我正在尝试抓取一个网站,但只想将特定的行写入我的最终csv文件。当我尝试指定行时
IndexError: string index out of range.
运行此代码时,我没有收到此错误:
rows = [
["The Conservation Fund",2014,"","","","Program Services: ","$174,530,077"],
["The Conservation Fund",2014,"","","","Administration: ","$2,810,944"],
["The Conservation Fund",2014,"","","","Fundraising: ","$2,144,456"],
["The Conservation Fund",2013,"$480,674","$55,266","$0","LAWRENCE A SELZER","PRESIDENT & CEO"],
["The Conservation Fund",2013,"$369,848","$54,856","$0","RICHARD L ERDMANN","EXECUTIVE VICE PRESIDENT"],
["The Conservation Fund",2013,"$312,232","$44,386","$0","DAVID K PHILLIPS JR","EXECUTIVE VP AND CFO"],
["The Conservation Fund",2013,"$251,615","$16,125","$0","DEAN H CANNON","SENIOR VP/GENERAL COUNSEL"]]
rows1 = [x for x in rows if x[6][0] != '$']
print(rows1)
我完全得到了我的期望:
[['The Conservation Fund',2013,'$ 480,674','$ 55,266','$ 0', 'LAWRENCE A SELZER','PRESIDENT& CEO'],['保护基金', 2013年,'$ 369,848','$ $ 5656','$ 0','RICHARD L ERDMANN','执行 VICE PRESIDENT'],['The Conservation Fund',2013,'$ 312,232', '$ 44,386','$ 0','DAVID K PHILLIPS JR','执行副总裁兼首席财务官',['The 自然保护基金',2013年,'$ 251,615','$ 16,125','$ 0','DEAN H. CANNON','高级副总裁/一般顾问']]
现在当我尝试从我的刮刀运行这个类似的列表理解时(我会在这里粘贴一些代码,因为我合法地不能发布整个事情):
for page in eins:
rows =[]
driver.get(page)
print("Getting {}".format(page))
soup = BeautifulSoup(driver.page_source, "lxml")
name = soup.find("h1", {"class" : "centered"})
print(name.text)
members = soup.findAll("g", { "transform" : "translate(0,0)"})
time = soup.find("option", {"selected" : "selected"}).text
time = int(time)
for year in members[2:]:
column = year.find_all("g")
for thing in column:
row_info = [name.text, time]
entries = thing.find_all("text")
if len(entries) != 5:
row_info.extend((5 - len(entries)) * [""])
for entry in entries:
row_info.append(entry.text)
rows.append(row_info)
time = time - 1
rows1 = [x for x in rows if x[6][0] != "$"]
现在我突然收到以下错误代码
Traceback (most recent call last):
File "Board_members.py", line 53, in <module>
rows1 = [x for x in rows if x[6][0] != "$"]
File "Board_members.py", line 53, in <listcomp>
rows1 = [x for x in rows if x[6][0] != "$"]
IndexError: string index out of range
是两个实例中没有以相同方式格式化的行列表吗?我在这做错了什么。我尝试了一个先前使用continue函数的for循环和简单的if语句但是所有内容都归结为同样的错误。
我还是初学者,所以请原谅我脆弱的代码。我环顾四周寻找问题的答案,但如果他们在那里,我就无法理解他们。非常感谢你!

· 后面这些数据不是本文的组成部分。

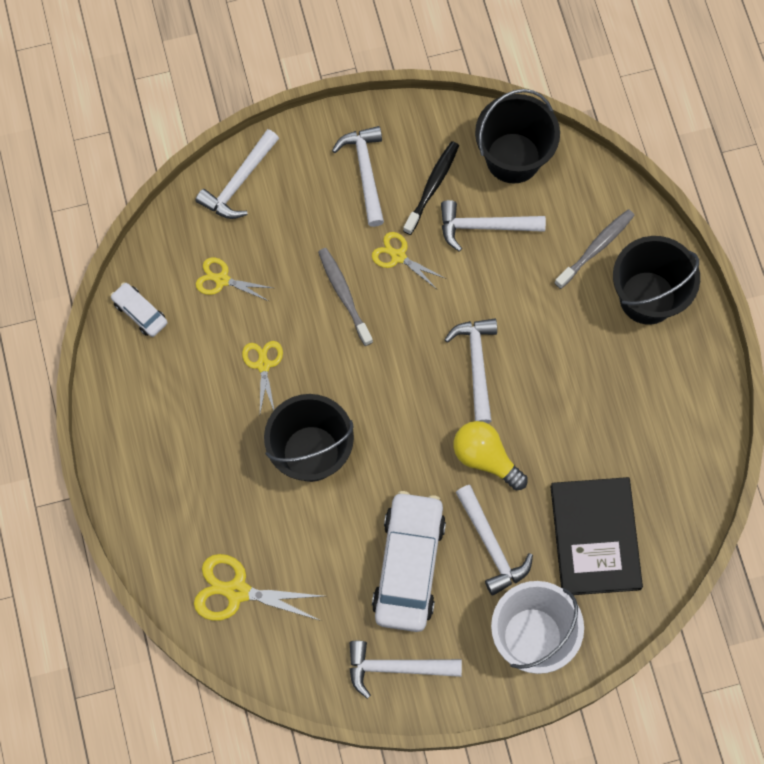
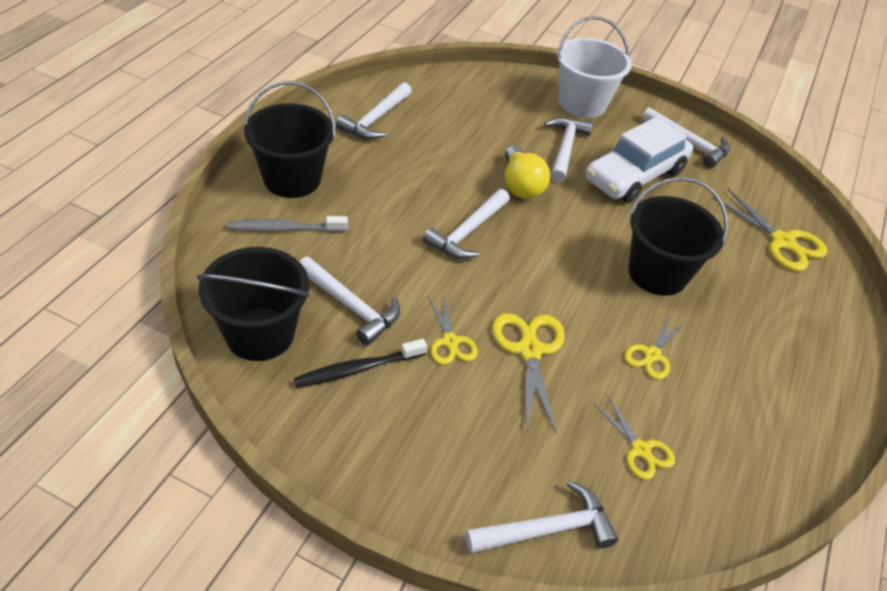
camera: 145 degrees left, 25 degrees down
(140, 312) = (752, 485): white car -> none
(344, 295) = (529, 350): grey toothbrush -> yellow scissors
(365, 172) = (405, 431): white hammer -> white hammer (375, 119)
(595, 537) = (490, 111): black book -> none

编辑:仅针对上下文,第一个实例中的行来自我使用刮刀创建的csv文件,它在csv中看起来像这样。
organization,year,compensation,other,related,name,position
The Conservation Fund,2015,,,,Total Revenue: ,"$215,096,466"
The Conservation Fund,2015,,,,Contributions: ,"$114,351,967"
The Conservation Fund,2015,,,,Gov't Grants: ,"$9,723,802"
The Conservation Fund,2015,,,,Program Services: ,"$90,762,036"
The Conservation Fund,2015,,,,Investments: ,"$220,002"
The Conservation Fund,2015,,,,Special Events: ,$0
The Conservation Fund,2015,,,,Sales: ,$0
The Conservation Fund,2015,,,,Other: ,"$38,659"
The Conservation Fund,2014,,,,Total Expenses: ,"$179,485,477"
The Conservation Fund,2014,,,,Program Services: ,"$174,530,077"
The Conservation Fund,2014,,,,Administration: ,"$2,810,944"
The Conservation Fund,2014,,,,Fundraising: ,"$2,144,456"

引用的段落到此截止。